PROBLEM: Please render the rows as a JSON list of strings, one string per line, for the stretch from the line containing "Using the temple" through the end of the rows, both ends included and blank lines left out. Keep the pictures out of the answer.

GIVEN DATA:
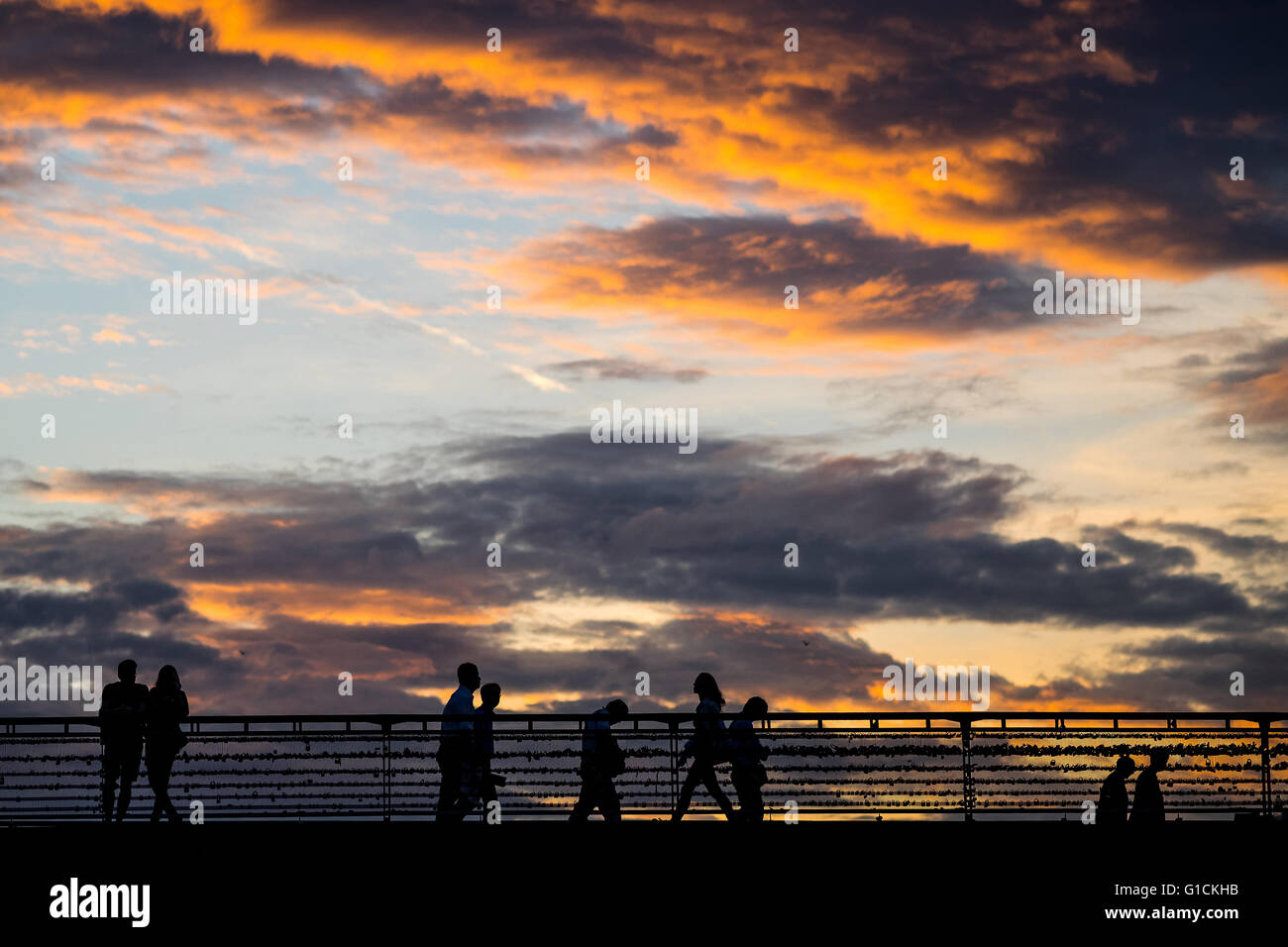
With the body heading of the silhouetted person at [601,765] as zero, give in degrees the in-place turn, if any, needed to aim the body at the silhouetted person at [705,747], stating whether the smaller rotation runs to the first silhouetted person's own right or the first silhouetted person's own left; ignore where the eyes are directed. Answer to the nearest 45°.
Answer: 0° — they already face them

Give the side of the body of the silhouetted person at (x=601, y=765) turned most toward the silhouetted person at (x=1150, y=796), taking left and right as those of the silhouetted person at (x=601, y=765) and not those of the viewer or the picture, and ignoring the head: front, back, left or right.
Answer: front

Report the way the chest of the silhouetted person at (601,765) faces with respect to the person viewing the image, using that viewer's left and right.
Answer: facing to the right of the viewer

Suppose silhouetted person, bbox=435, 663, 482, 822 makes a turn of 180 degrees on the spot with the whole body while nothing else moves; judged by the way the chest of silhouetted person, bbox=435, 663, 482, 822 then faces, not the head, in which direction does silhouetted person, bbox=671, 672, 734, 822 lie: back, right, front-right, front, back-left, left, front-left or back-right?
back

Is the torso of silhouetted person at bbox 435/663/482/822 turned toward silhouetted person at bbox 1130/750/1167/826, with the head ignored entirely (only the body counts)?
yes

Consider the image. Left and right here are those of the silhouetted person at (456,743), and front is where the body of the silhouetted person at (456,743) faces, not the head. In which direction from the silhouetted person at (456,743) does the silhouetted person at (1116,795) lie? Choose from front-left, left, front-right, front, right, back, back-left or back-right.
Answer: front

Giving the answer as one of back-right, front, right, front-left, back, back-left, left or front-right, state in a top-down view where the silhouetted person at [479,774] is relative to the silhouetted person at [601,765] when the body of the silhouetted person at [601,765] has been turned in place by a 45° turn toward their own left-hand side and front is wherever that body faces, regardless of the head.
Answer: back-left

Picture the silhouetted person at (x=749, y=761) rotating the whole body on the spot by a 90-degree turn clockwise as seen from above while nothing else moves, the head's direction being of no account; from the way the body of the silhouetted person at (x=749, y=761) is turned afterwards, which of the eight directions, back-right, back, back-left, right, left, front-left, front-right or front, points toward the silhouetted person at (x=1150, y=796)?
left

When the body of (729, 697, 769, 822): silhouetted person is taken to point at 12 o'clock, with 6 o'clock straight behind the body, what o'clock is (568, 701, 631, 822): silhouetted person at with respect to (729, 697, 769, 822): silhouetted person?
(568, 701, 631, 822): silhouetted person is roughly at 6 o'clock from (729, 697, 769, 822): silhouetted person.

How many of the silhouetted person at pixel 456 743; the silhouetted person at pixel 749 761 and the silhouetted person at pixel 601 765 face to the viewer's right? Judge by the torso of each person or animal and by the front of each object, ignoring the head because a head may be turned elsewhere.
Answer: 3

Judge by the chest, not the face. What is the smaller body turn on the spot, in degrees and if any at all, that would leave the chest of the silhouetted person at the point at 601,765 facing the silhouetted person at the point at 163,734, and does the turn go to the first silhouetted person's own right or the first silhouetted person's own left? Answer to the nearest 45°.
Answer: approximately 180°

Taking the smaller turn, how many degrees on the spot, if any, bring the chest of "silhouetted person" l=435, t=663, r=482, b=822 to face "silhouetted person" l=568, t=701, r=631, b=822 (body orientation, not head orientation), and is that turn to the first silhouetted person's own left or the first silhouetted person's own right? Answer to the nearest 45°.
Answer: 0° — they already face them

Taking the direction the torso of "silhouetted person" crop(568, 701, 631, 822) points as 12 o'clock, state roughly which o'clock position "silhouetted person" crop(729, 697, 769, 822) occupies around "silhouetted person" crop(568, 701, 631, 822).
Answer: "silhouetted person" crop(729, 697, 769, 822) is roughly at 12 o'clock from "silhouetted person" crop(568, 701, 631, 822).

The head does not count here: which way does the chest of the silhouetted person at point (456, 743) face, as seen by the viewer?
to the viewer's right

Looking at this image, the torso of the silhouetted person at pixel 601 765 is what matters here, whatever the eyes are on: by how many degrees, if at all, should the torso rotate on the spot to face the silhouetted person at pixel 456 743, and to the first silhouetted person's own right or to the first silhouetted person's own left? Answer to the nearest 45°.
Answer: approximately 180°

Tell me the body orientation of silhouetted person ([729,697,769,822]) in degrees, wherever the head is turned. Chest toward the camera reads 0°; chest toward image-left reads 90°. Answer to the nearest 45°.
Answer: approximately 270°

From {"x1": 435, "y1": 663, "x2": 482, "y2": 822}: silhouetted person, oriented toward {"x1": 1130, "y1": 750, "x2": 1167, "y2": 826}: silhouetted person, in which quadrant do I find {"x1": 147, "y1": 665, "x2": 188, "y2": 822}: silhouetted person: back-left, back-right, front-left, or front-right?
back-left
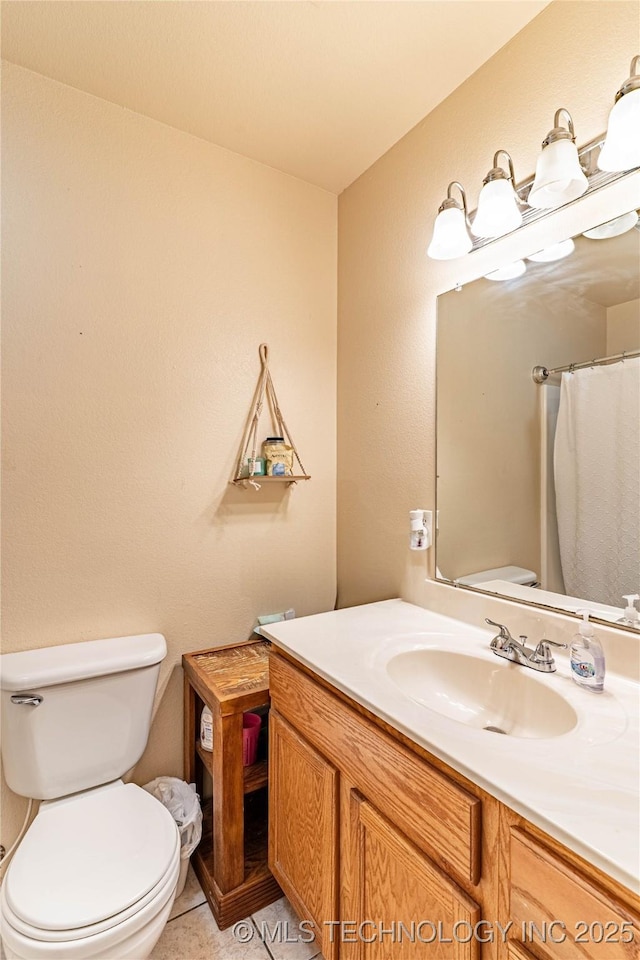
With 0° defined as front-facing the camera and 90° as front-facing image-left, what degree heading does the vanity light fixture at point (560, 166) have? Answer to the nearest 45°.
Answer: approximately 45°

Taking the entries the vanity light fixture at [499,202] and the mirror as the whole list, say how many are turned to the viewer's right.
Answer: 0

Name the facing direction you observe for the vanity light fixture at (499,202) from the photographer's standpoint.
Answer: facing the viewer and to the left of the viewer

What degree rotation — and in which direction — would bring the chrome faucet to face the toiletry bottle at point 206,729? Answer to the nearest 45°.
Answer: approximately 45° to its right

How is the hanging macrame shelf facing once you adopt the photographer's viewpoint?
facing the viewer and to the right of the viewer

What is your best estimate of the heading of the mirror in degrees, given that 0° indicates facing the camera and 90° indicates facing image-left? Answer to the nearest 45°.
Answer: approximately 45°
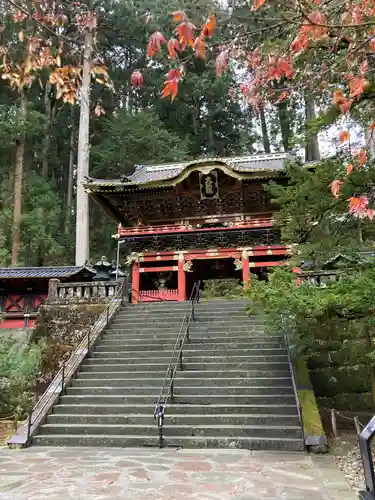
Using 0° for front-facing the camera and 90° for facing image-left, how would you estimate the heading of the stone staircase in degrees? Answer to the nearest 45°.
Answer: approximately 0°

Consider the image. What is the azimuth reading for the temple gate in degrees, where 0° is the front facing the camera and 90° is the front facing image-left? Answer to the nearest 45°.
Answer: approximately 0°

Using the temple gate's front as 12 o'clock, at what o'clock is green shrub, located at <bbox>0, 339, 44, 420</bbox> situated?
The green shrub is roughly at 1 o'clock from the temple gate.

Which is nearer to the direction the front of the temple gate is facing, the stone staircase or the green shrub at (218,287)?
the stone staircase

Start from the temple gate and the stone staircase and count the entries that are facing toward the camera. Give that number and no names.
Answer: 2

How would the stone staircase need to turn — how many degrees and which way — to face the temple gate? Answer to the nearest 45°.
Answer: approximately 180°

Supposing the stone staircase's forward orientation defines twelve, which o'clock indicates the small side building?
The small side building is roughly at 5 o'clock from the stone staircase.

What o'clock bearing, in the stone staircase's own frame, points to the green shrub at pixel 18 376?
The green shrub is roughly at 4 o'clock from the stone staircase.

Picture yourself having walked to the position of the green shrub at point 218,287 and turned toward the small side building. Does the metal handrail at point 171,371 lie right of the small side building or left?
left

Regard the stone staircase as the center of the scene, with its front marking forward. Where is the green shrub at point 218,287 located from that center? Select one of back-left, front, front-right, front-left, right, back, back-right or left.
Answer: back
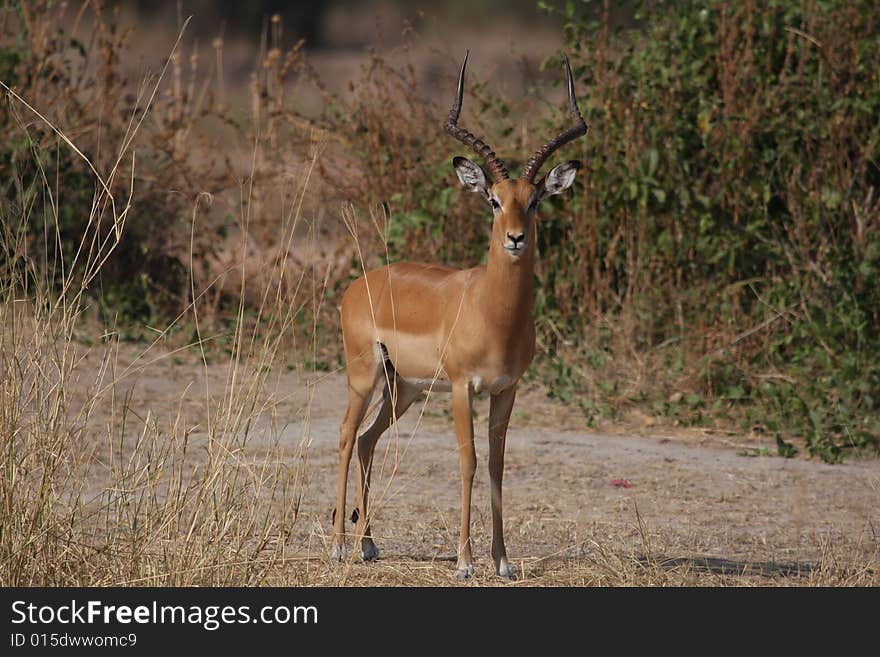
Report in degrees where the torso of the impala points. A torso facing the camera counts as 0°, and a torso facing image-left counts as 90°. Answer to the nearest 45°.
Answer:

ANSWER AREA:
[
  "Using the temple gate's front as 12 o'clock, at what o'clock is green shrub, located at <bbox>0, 339, 44, 420</bbox> situated?",
  "The green shrub is roughly at 1 o'clock from the temple gate.",
  "Which is nearer to the direction the front of the temple gate is facing, the stone staircase or the green shrub at (218,287)?",
  "the stone staircase",
  "Start from the temple gate and the stone staircase and count the entries that are facing toward the camera. Give that number and no names.",
  "Answer: 2",
  "How would the stone staircase need to turn — how many degrees and which way — to face the temple gate? Answer to the nearest 45°.",
  "Answer: approximately 180°",
  "Supposing the stone staircase's forward orientation defines twelve, which o'clock indicates the small side building?",
  "The small side building is roughly at 5 o'clock from the stone staircase.",
  "What o'clock bearing, in the stone staircase's own frame, points to the green shrub at pixel 18 376?",
  "The green shrub is roughly at 4 o'clock from the stone staircase.",
  "Picture yourself having walked to the position of the green shrub at point 218,287 and turned toward the small side building. Does the metal handrail at point 171,371 lie right of the small side building or left?",
  "left",
  "Regard the stone staircase as the center of the scene, with its front marking forward. Where is the green shrub at point 218,287 located from that center? Select one of back-left, front, front-right, front-left, right, back, back-right or left.",
  "Answer: back",
  "Report in degrees where the torso of the impala points. A torso facing the camera counts as 0°, and a torso facing image-left counts as 90°. Answer to the nearest 45°.",
  "Answer:"
]